> _Input records_
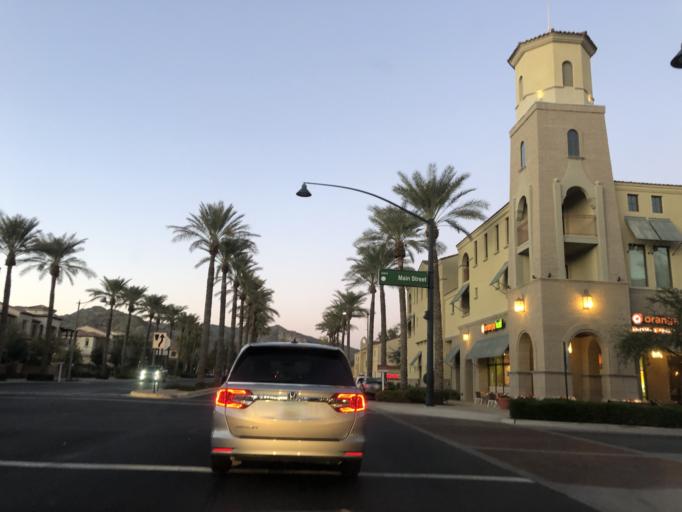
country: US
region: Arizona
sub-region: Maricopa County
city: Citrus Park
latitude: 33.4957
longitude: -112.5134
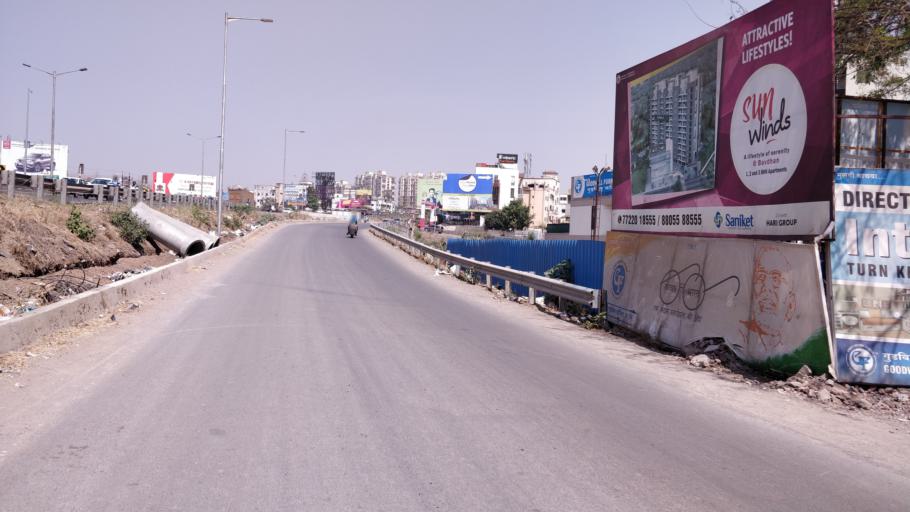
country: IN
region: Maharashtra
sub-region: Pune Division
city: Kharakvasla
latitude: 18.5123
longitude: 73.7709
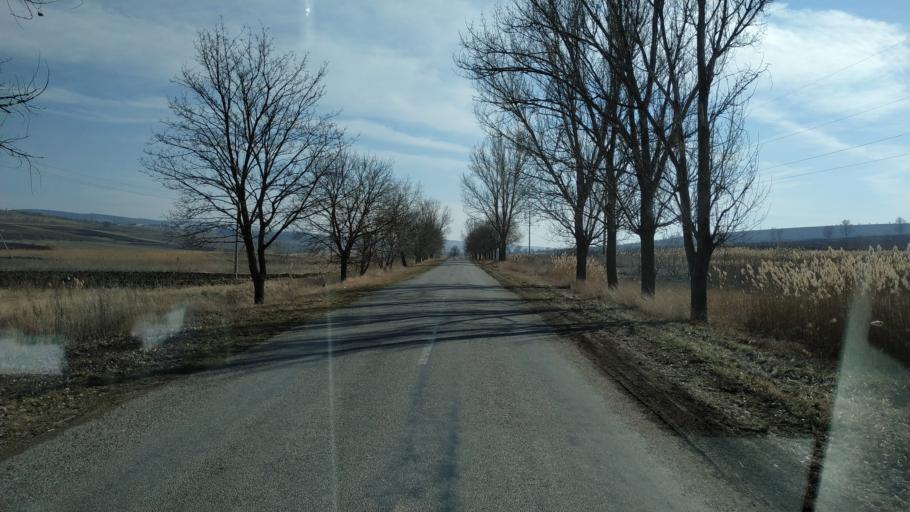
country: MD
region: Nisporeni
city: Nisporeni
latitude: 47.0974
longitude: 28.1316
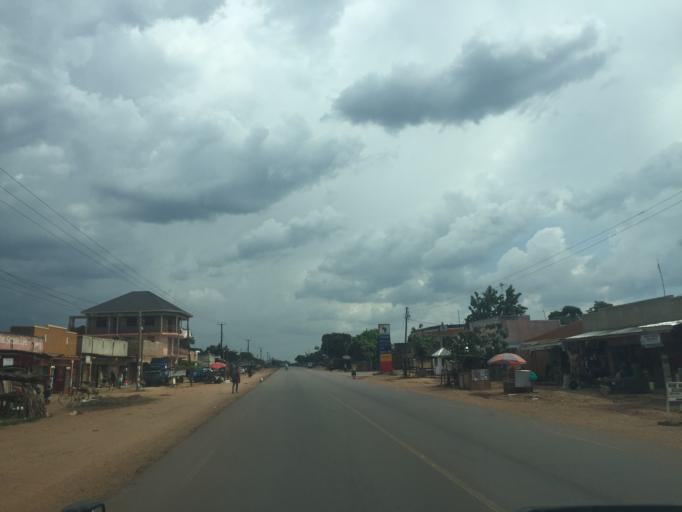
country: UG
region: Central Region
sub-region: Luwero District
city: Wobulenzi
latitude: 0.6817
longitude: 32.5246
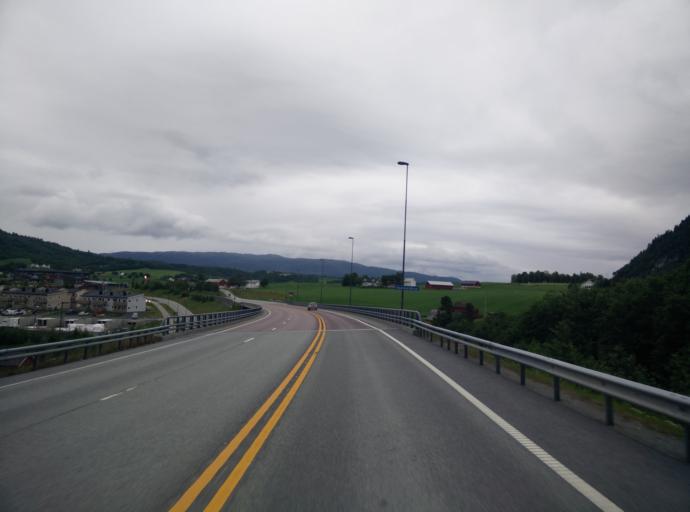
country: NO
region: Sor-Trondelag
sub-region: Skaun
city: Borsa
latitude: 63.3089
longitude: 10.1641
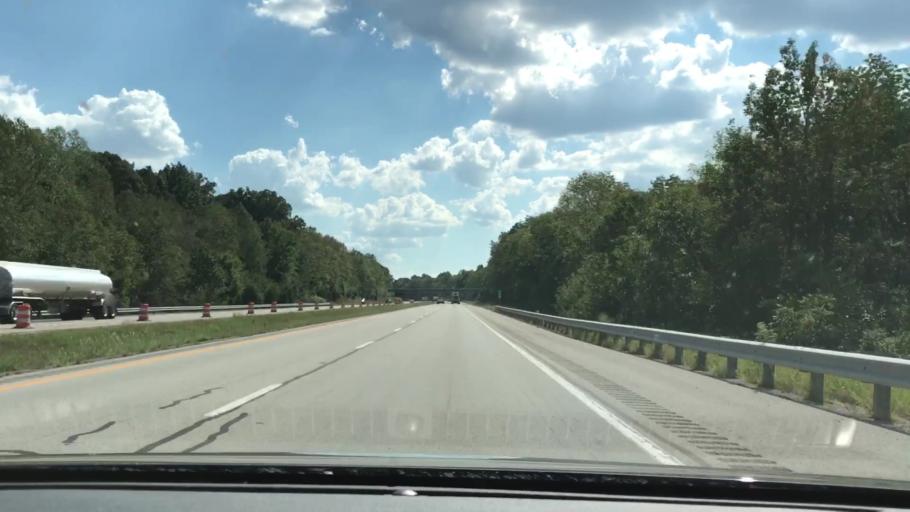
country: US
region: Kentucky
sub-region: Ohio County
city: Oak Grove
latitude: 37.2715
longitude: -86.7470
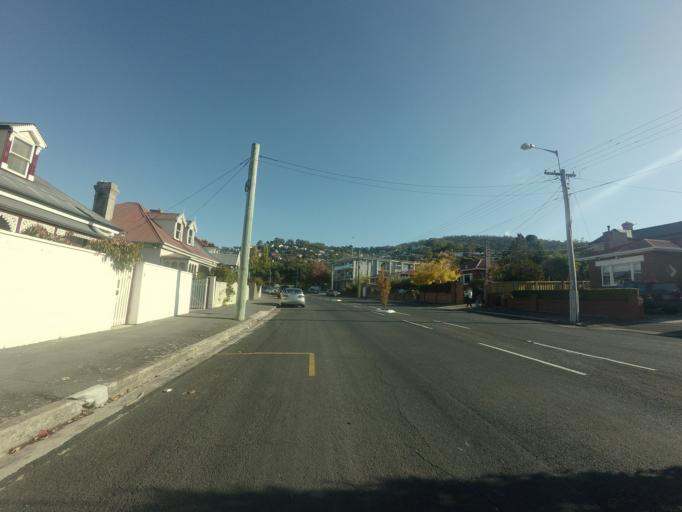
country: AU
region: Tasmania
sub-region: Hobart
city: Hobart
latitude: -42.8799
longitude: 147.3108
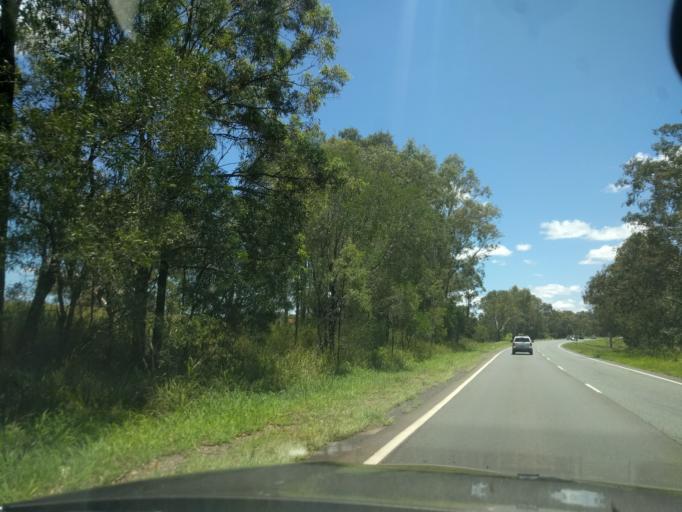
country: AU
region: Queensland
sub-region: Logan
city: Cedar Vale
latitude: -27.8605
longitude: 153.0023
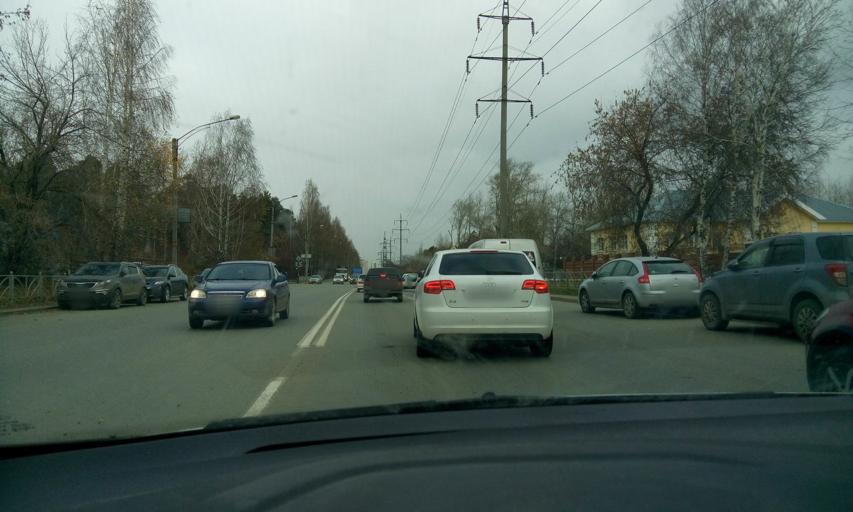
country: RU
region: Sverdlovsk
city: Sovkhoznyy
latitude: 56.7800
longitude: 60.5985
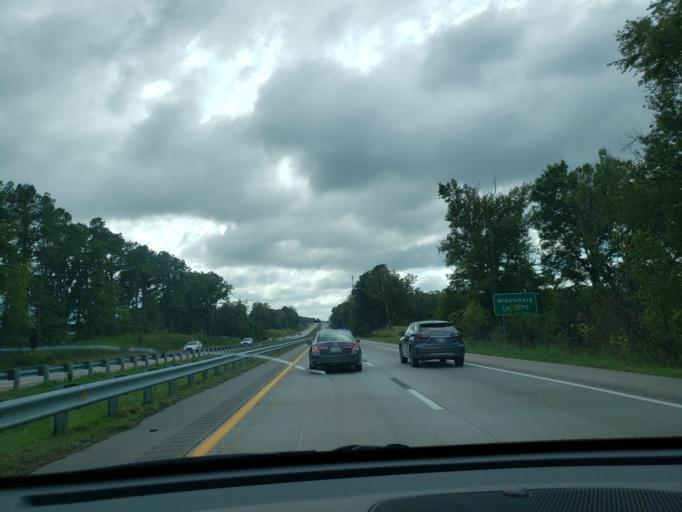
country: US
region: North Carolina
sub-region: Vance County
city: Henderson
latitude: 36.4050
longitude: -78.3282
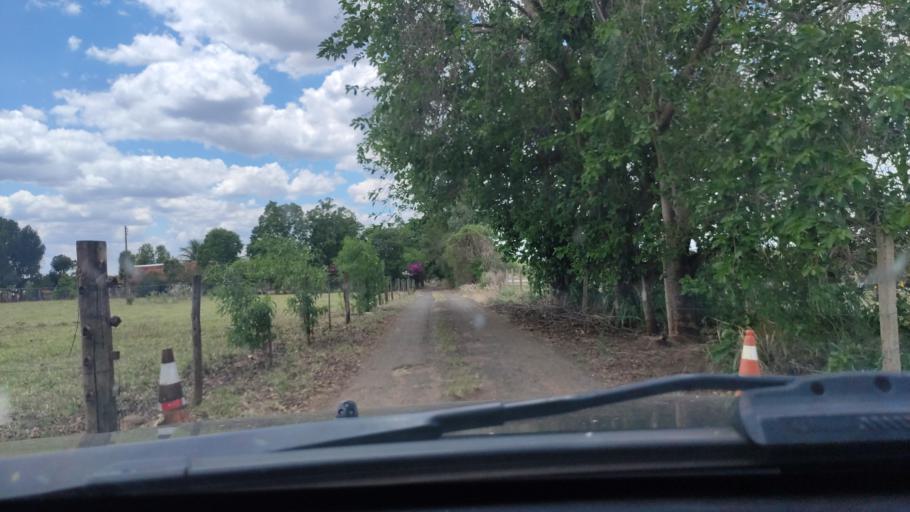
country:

> _Required work_
Please write out all the rows above again without the pictures, swapping "sub-region" for "subdivision" and changing nothing else.

> _Result of this task_
country: US
region: Arizona
subdivision: Maricopa County
city: Citrus Park
latitude: 33.4957
longitude: -112.5134
country: IN
region: Maharashtra
subdivision: Pune Division
city: Kharakvasla
latitude: 18.5123
longitude: 73.7709
country: MD
region: Nisporeni
city: Nisporeni
latitude: 47.0974
longitude: 28.1316
country: UG
region: Central Region
subdivision: Luwero District
city: Wobulenzi
latitude: 0.6817
longitude: 32.5246
country: NO
region: Sor-Trondelag
subdivision: Skaun
city: Borsa
latitude: 63.3089
longitude: 10.1641
country: US
region: Kentucky
subdivision: Ohio County
city: Oak Grove
latitude: 37.2715
longitude: -86.7470
country: AU
region: Tasmania
subdivision: Hobart
city: Hobart
latitude: -42.8799
longitude: 147.3108
country: AU
region: Queensland
subdivision: Logan
city: Cedar Vale
latitude: -27.8605
longitude: 153.0023
country: RU
region: Sverdlovsk
city: Sovkhoznyy
latitude: 56.7800
longitude: 60.5985
country: US
region: North Carolina
subdivision: Vance County
city: Henderson
latitude: 36.4050
longitude: -78.3282
country:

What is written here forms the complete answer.